Dr. Kwo presented updated results from the C-EDGE(Study of Efficacy and Safety of Grazoprevir (MK-5172)/Elbasvir (MK-8742) Combination Regimen for Treatment-Naive Participants With Chronic Hepatitis C Virus Genotypes 1, 4, and 6) treatment-experienced trial.

The 12-week C-EDGE results in 316 treatment-naive patients were presented earlier this year in Vienna at the International Liver Congress.

The fixed-dose, once-daily combination is composed of grazoprevir, an inhibitor of the HCV NS3/4a protease, at a dose of 100 mg, and elbasvir, a potent inhibitor of the NS5a protein, at a dose of 50 mg. This combination was shown to have broad activity against most HCV genotypes in vitro, and was efficacious in both treatment-naive and treatment-experienced patients with and without cirrhosis, including those with HIV/HCV coinfections, in the C-WORTHY trial.

The C-EDGE study was a phase III trial of GZR/EBR with or without ribavirin for 12 or 16 weeks for patients for whom prior therapy with peg-interferon and ribavirin had failed because of either null or partial response or viral relapse. The trial included patients with and without cirrhosis, those with HCV genotypes 1, 4, or 6, and those with either HCV mono-infections or HIV coinfections.

A total of 420 patients were enrolled.

As noted before, 97 of 105 patients (92%) on 12 weeks of therapy without ribavirin had an SVR12, although two patients in this group were lost to follow-up or discontinued therapy for reasons other than virologic failure (included as nonresponders). Among patients who received 12 weeks of GZR/EBR plus ribavirin, 98 of 104 (94%) had an SVR12, with no losses to follow-up.

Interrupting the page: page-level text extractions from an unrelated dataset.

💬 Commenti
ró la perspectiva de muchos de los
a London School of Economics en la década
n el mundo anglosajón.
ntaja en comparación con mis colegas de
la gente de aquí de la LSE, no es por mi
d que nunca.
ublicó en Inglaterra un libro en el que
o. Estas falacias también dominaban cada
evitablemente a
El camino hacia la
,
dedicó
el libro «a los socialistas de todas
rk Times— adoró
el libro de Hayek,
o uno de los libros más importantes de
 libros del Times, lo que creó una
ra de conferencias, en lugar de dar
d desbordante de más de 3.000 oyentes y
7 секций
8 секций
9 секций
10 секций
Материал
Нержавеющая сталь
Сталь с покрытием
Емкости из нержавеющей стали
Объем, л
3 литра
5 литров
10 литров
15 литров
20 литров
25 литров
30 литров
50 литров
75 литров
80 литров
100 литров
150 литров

For those patients treated for 16 weeks, 97 of 105 (92%) without ribavirin had an SVR12, compared with 103 of 106 (97%) who received ribavirin in addition to the combination antivirals. In these groups, one and three patients, respectively, were lost to follow-up.

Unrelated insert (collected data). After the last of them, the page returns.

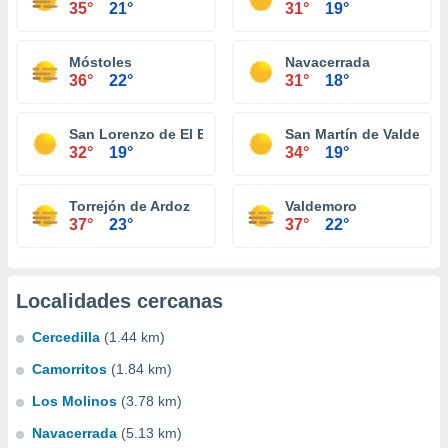
35°
21°
31°
19°
Móstoles
Navacerrada
36°
22°
31°
18°
San Lorenzo de El Escorial
San Martín de Valdeigle
32°
19°
34°
19°
Torrejón de Ardoz
Valdemoro
37°
23°
37°
22°
Localidades cercanas
Cercedilla
(1.44 km)
Camorritos
(1.84 km)
Los Molinos
(3.78 km)
Navacerrada
(5.13 km)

In a subanalysis by HCV genotype or subtype, the combination alone was least effective among patients with genotype 4 treated for 16 weeks, with 3 of 5 patients (60%) having an SVR12, compared with 7 of 9 patients (79%) with genotype 4 treated with no ribavirin for 12 weeks, 14 of 15 (93%) with ribavirin for 12 weeks, and 8 of 8 (100%) treated with ribavirin for 16 weeks. The overall numbers of patients in each subgroup was too small for statistical significance analysis, however.

Among patients with HCV coinfection, the SVR12 rate was 100% in all treatment arms except 16 weeks GZR/EBR without ribavirin (5 of 6; 83%).

A subanalysis by prior response, excluding the 12 total patients who did not complete treatment, showed excellent SVR12 rates in all four treatment arms among patients with a prior relapse, and slightly less robust but still high rates among prior partial or null responders, Dr. Kwo said.

Patients tolerated the regimen well, with the rates of serious adverse events ranging from 2.9% to 3.8%. There were no deaths, and seven discontinuations due to adverse events (one in each in the 12-week arms, and five in the 16-week with ribavirin arm). A total of 31 patients who received ribavirin had hemoglobin reductions below 10 g/dL, and 60 reported fatigue, both common with ribavirin. The majority of adverse events in all arms were fatigue, headache, and nausea.

The combination has received two Breakthrough Therapy designations from the Food and Drug Administration for patients with HCV genotype 4, and for patients with genotype 1 infections who are on hemodialysis for end stage renal disease. The breakthrough designation makes the drug eligible for expedited review.

Dr. Kwo disclosed ties with Merck, which supported the C-EDGE study.